Tembo Preserve is located in Northern California within a three-hour driving distance from the Oakland Zoo. The Preserve site is the 4,929-acre former Diamond Ranch in Tehama County, approximately 17 miles west of I-5 and about 30 minutes northwest of the city of Red Bluff. Located in a rural area, the Preserve as well as the surrounding properties are primarily used for winter cattle grazing.
Northern California is one of only five areas in the world with a climate comparable to southern Africa, where some of the largest populations of African elephants live. The summers are dry and hot with high temperatures above 89°F, while winters are mild with an average daily high temperature below 62°F.

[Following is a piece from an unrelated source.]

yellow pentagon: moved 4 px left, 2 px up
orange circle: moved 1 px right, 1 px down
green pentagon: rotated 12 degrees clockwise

Encouraging natural behavior, such as foraging and exploring, is paramount to enhancing a captive elephant’s everyday life. Tehama County’s rolling hill topography and grassy woodland vegetation are ideally suited to elephants and their grazing patterns and will enable them to experience a captive lifestyle unlike any other. In the wild, elephants typically travel between 7–13 miles a day foraging for the massive 100-1,000 lbs. of food they require depending on the type and quality of food available. Captive elephants typically consume about 250 pounds of food per day and because they live a sedentary life they are often obese. The expansive Preserve will allow each elephant access to over 100 acres with their food scattered throughout, requiring them to search for it as they would in the wild. As elephants move through the vast hills, pasture, and blue oak woodland they will develop extraordinary muscle tone rarely seen in captive elephants.